Programmers make mistakes.
 

WBahn

Joined Mar 31, 2012
26,398
What is the use of this, I think This will minimize the chances of making mistakes

Edit : In my flow chart, I am only checking true condition. I don't think i should change decision making. should I? So if else condition is true then what will be the statement
Only doing things once not only usually produced cleaner, tighter, more efficient code, but it also greatly improves the maintainability of the code.

For instance, let's say that the cut between First Division and Second Division was changed from 65 to 60. In your code you would have to make that change in two places. What if you only made it in one of them because you (or whomever was responsible for maintaining your code after you leave) saw the first one, changed it, and thought you were done? Now your code is broken in ways that may be hard to track down and fix. Instead, write your code so that there is exactly one place where the value of that cut (and the others) is located so that changing in that one place makes the code work correctly. Even better, put all of the those values in the same portion of the code so that they are all together and easy to see.
 

Thread Starter

Gajyamadake

Joined Oct 9, 2019
313
Keep it simple:
The condition in your flow chart is incomplete

The original specification has scores <0 or >100 as being undefined. The TS's original flowchart has them as being FAIL.
This is my first flow chart but I have modified the conditions
1578330078962.png

My question is whether my flow chart follows the given table or not. If not then where it become fail?

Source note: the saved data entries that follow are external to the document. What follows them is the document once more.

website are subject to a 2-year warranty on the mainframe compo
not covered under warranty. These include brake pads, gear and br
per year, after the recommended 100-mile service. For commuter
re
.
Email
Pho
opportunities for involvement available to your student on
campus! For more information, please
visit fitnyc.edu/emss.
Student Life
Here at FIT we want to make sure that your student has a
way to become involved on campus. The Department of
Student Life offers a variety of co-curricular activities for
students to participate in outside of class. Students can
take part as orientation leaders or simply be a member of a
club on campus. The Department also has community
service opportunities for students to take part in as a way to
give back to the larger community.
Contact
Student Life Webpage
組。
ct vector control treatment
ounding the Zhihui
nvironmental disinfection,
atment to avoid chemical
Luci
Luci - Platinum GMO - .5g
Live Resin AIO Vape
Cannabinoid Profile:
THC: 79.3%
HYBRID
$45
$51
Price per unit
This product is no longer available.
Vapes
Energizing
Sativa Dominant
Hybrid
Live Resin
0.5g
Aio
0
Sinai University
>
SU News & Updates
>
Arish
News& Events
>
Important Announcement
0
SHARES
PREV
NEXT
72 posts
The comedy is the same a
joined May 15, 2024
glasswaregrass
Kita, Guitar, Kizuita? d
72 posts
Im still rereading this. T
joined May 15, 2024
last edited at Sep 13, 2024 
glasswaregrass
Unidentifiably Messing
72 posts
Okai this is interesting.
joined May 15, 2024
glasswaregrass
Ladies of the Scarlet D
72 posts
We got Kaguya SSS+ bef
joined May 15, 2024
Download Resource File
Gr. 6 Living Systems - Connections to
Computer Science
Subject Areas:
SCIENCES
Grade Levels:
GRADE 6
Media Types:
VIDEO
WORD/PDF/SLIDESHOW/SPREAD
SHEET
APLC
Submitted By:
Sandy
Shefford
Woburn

Edit: The first priority is to make the correct the flow chart After that i can think of cleaning it as @MrChips said
 

MrChips

Joined Oct 2, 2009
22,869
Why are you making the same mistakes even though these were indicated to you?

1) The decision box has two outcomes. Your flowchart shows only one.

2) Once you have determined the proper division, why keep on testing?
 

jpanhalt

Joined Jan 18, 2008
11,088
@Gajyamadake
With reference to post #18... Let me offer a suggestion. It is not meant in the least to be a criticism but to offer a process that might help.

I have the feeling that you are looking at "flowcharts" as an end or a product. In reality, they should be a procedure to help you reach an end. Maybe it would help avoid the sort of errors pointed out in post #19, if you printed out your flowchart and then went through each step.

When I do a flowchart, I have a difficult time detecting all the errors and/or unaddressed options while it is on my computer screen. I print it out and frequently take a break. Then return with pencil and trace through every step. I am far more likely to find things that need to be changed than to find the chart acceptable at that stage.

In my experience, the process is never completely done. When I was working, we had flow charts that had existed for years, been contributed to by many authors, and had been reviewed at least once a year by those authors and others. It was more common that such charts would be edited at each review than pass such review without edits.